INSTRUCTIONS FOR THE TASK: Go over the lines below, and when one contains the word "Септември", copy it.
┌──
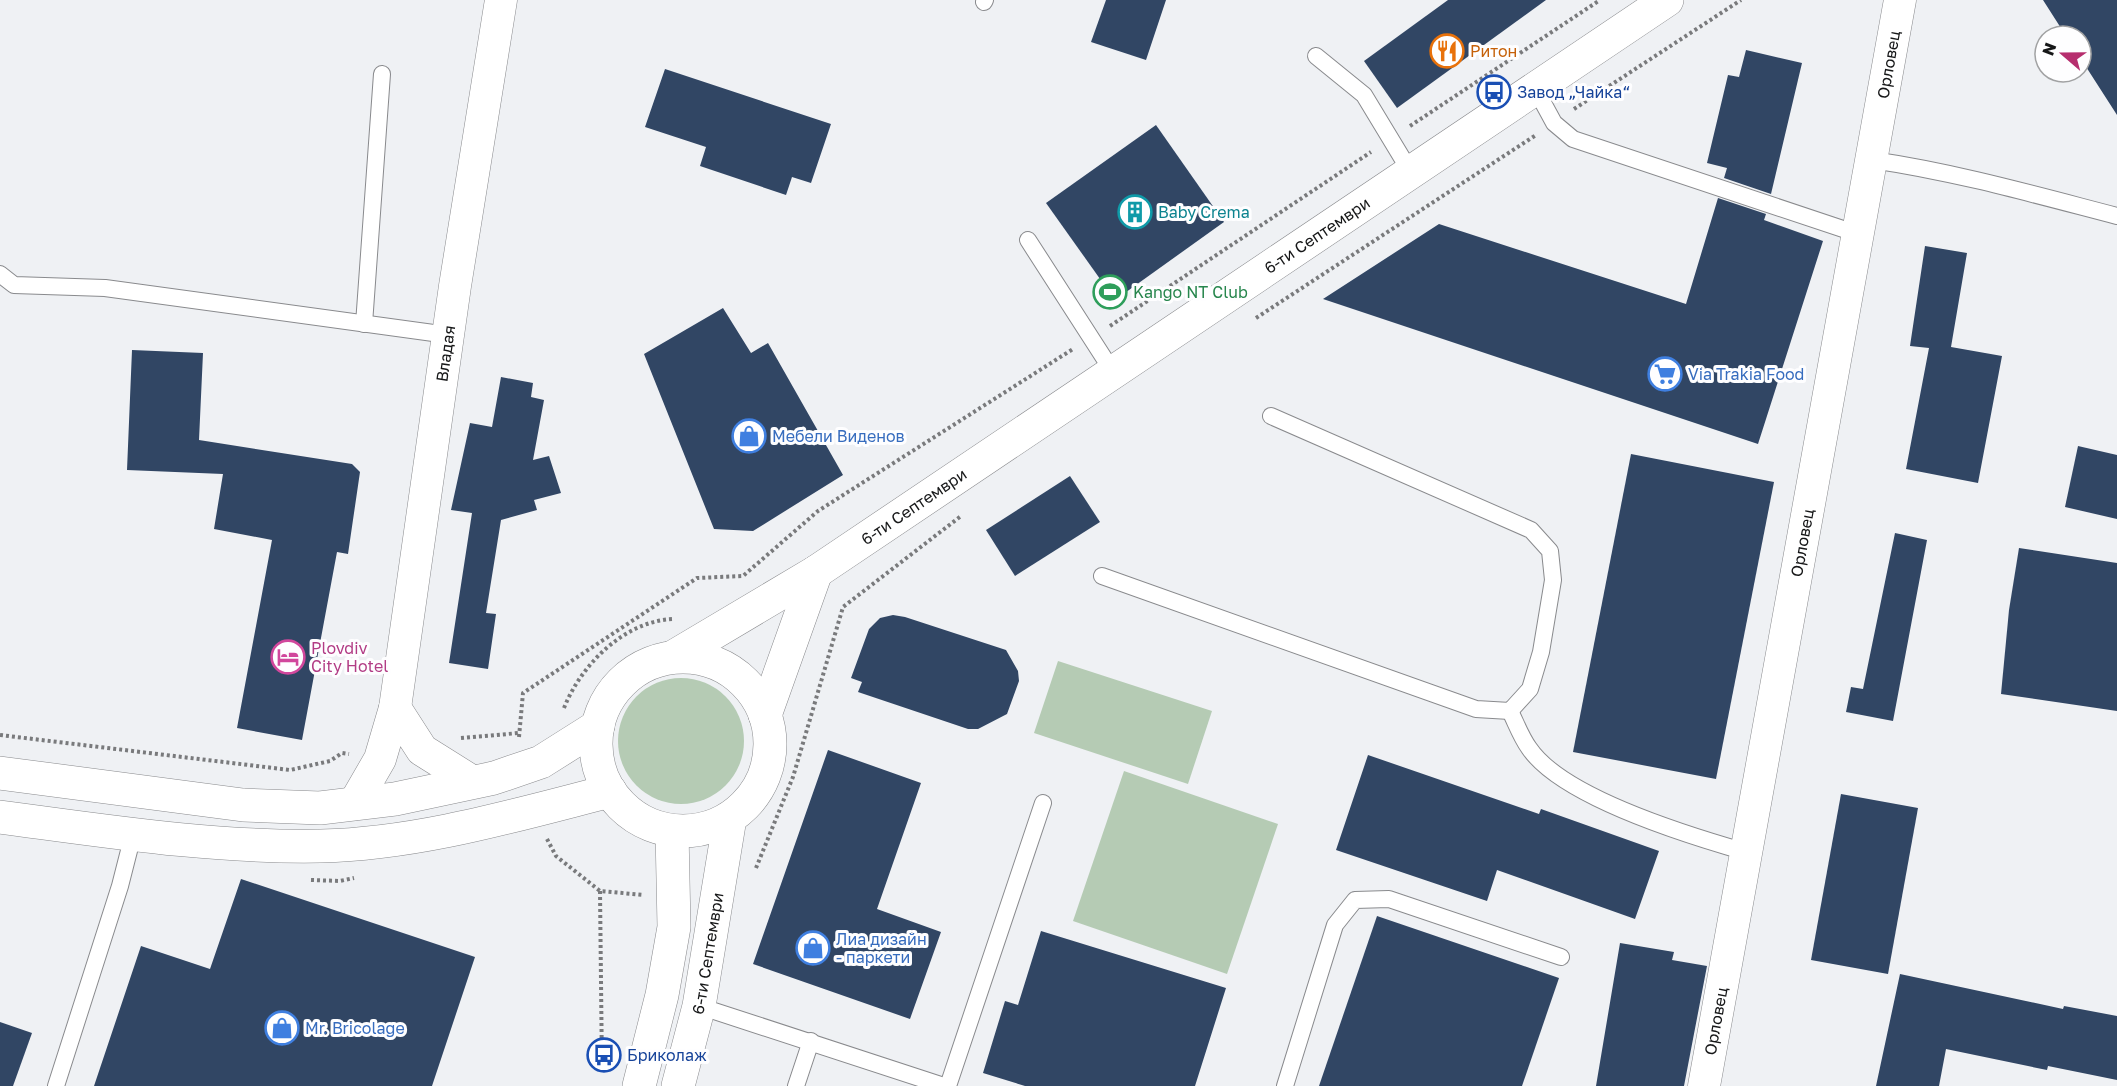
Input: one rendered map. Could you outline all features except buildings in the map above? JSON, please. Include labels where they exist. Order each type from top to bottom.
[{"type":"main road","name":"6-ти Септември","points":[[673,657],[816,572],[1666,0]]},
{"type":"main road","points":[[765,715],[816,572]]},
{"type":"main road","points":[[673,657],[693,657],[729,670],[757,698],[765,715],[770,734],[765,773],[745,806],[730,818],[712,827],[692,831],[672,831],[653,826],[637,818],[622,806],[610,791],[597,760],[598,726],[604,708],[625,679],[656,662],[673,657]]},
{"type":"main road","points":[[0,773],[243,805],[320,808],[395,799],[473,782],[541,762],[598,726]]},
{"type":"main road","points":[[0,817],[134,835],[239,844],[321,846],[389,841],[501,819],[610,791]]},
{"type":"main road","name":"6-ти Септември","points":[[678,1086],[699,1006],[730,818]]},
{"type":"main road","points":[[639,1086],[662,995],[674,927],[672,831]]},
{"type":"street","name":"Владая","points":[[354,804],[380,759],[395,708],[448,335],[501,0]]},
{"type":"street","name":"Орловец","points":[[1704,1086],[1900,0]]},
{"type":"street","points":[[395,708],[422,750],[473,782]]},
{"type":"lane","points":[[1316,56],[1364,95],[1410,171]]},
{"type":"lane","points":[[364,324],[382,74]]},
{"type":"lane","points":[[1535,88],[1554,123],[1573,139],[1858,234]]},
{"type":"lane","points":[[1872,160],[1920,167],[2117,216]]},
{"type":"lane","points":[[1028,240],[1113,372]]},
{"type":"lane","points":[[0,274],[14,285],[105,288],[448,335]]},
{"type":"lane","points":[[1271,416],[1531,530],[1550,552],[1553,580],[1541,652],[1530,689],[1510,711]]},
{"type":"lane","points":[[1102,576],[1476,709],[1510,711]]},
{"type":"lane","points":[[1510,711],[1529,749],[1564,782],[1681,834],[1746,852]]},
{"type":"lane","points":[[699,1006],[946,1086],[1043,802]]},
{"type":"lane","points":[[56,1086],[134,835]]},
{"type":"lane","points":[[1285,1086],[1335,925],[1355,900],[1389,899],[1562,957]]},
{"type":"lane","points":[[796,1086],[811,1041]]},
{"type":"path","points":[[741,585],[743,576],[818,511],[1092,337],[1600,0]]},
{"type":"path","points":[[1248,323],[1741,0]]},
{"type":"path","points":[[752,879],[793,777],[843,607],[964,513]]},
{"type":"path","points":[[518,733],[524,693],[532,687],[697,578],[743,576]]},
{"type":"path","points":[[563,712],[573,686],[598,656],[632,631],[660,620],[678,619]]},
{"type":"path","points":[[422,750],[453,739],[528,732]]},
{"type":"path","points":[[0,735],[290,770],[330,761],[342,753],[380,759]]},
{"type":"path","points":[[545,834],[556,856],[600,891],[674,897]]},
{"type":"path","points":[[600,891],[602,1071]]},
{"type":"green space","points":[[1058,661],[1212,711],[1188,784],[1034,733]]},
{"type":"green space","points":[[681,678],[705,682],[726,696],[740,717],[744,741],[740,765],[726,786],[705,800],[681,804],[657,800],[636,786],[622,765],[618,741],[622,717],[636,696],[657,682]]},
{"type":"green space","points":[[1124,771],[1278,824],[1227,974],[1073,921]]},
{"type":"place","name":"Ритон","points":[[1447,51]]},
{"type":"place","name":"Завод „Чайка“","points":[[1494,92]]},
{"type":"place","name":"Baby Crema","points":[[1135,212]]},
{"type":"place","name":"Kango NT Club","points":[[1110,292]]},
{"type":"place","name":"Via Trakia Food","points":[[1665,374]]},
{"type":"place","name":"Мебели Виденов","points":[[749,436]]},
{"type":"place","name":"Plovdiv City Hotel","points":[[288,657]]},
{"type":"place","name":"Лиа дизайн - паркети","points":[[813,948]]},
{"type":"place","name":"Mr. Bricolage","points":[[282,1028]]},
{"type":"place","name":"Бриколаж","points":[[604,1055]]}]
└──
WORKED SOLUTION:
[{"type":"main road","name":"6-ти Септември","points":[[673,657],[816,572],[1666,0]]},
{"type":"main road","name":"6-ти Септември","points":[[678,1086],[699,1006],[730,818]]},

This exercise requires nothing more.